Thursday 11 March 2010

Relationship Trouble

Upon returning to the UK, the first thing to note is the sudden change in temperature. The grey and cold of the weather in London is reflected in the tone of my mate M who calls me to see if I fancy a beer and a chat.

We meet in a pub just off the Embankment. Apparently the on/off relationship of the past 7 months with the accountant is now off again. In all the years I have known M, I haven't known him to be quite this hung up on a girl. Usually he is gregarious and good fun. Today however he is quiet, fidgety and looking like a confused child.

Me - So what's the story mate.

M - Oh i'm just feeling a bit down. It's the accountant. It's not happening.

Me - Really? To be honest, we've sort of had this conversation a few times before.

M - I know, but i've had enough now. I'm crazy about her but it's all me and i'm the one making all the effort.

Me - In what way?

M - It's always me who arranges things when we go out. It's me who calls her. I always have to go to her neck of the woods and she's only been to my place twice. She's interested and then she's not and then she is again. It's just doing my head in.

Me - Am I right in guessing that you're always available for whatever date or time she suggests?

M - Not necessarily.

Me - Honestly?

M - Ok, maybe.

Me - I was in a similar situation with someone just over a year ago, you remember?
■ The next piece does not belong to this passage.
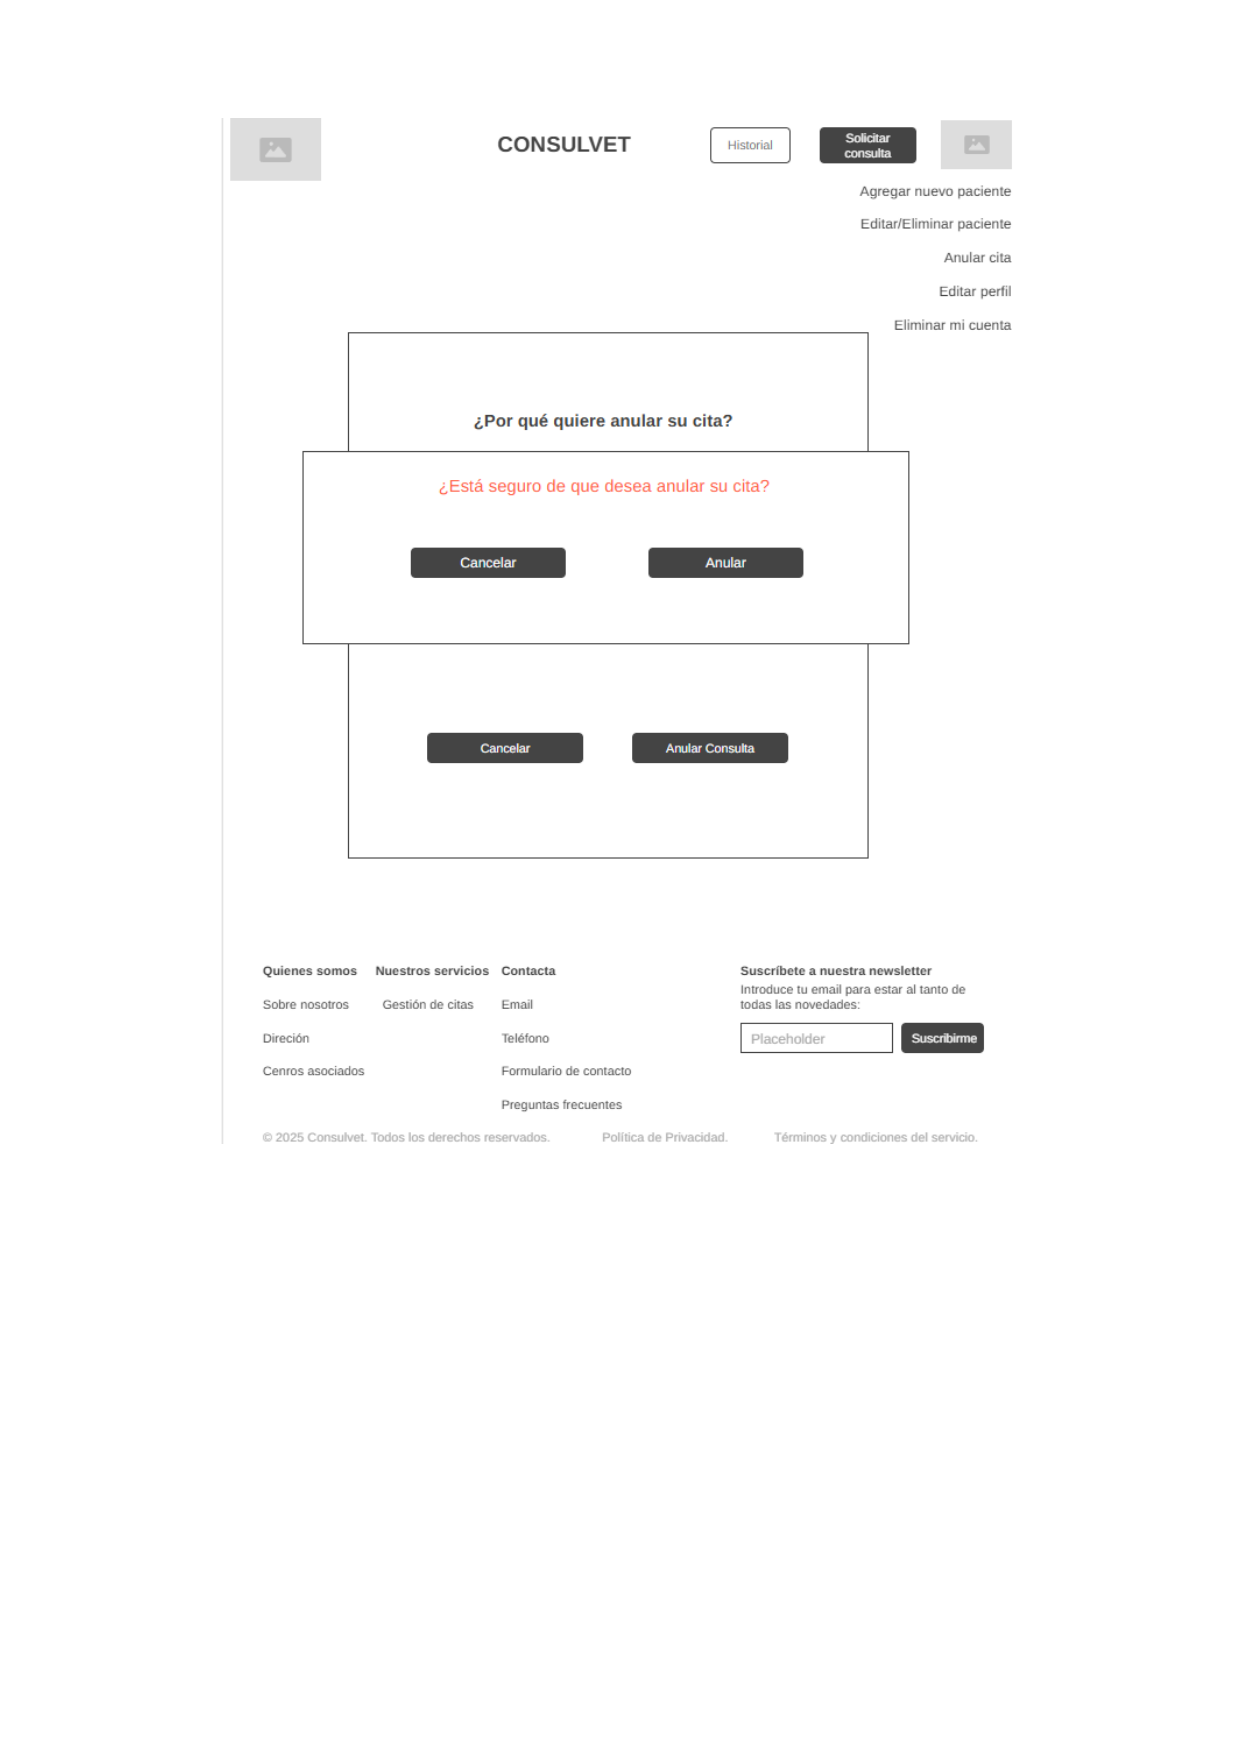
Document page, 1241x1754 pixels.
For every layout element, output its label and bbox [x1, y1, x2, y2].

picture [221, 118, 1019, 1144]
I received advice from my teenage niece of all people. Guess what she said.

M - No idea.

Me - She said shag her and then don't call her for a week.

M - And did you?

Me - Well no, but that's not the point.

M - Huh?

Me - The point is that you're too available. You're at her beck and call and she can reel you in anytime she wants.

M - So what would you do?

Me - Personally I think i'd draw a line in the sand and move on. Anyone who makes you this unhappy can't be worth it surely.

He looked forlornly into his beer and for a moment I had a horrible feeling that he was going to cry. With women crying in public, I usually feel a protective streak to make sure they are ok. Men crying at a funeral are in a bonding and sharing experience. But a man crying in a crowded pub on a Saturday afternoon is just.. well.. slightly embarrassing. Yes I know, that sounds harsh. Although that's probably because the person whom the tears are for, doesn't seem to be worth a single one of them. If I were to be protective as if he were a girl, then that would prolong the melancholy.

Me - Mate you're not going to cry are you? No one's ever going to shag you if you cry in a crowded pub.

M - No, I'm just thinking. I'm going follow your niece's advice.

Me - My niece is a teenager.

M - I'm still going to follow her advice.

He won't though. In reality, he'll follow the first part of my niece's advice and negate the second part, call her 2 days later and we'll have a similar conversation to this one in about 2 - 3 months time.

I'll tell you something my friends. I am always hearing stories about men being bastards - be it my friend G and the latest bad boy she is dating. Or be it the media circus surrounding the pantomime villainy of Ashley Cole. But seeing a grown man close to tears in a busy pub on a Saturday afternoon, makes you realise that when it comes to being a bastard, there is no monopoly between the sexes.